Activity: Wherever "right" appears in a line of the records below, count that line, and report only the number.

Exercise inputs:
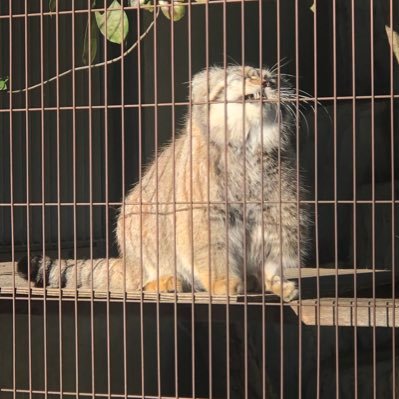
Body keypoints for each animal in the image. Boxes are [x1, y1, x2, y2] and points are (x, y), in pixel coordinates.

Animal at [17, 65, 308, 302]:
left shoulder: (276, 210)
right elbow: (212, 253)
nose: (268, 83)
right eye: (247, 76)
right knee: (142, 282)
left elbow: (271, 253)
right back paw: (167, 281)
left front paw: (274, 282)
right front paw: (224, 283)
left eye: (272, 79)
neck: (247, 147)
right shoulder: (204, 218)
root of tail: (127, 262)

Reply: 6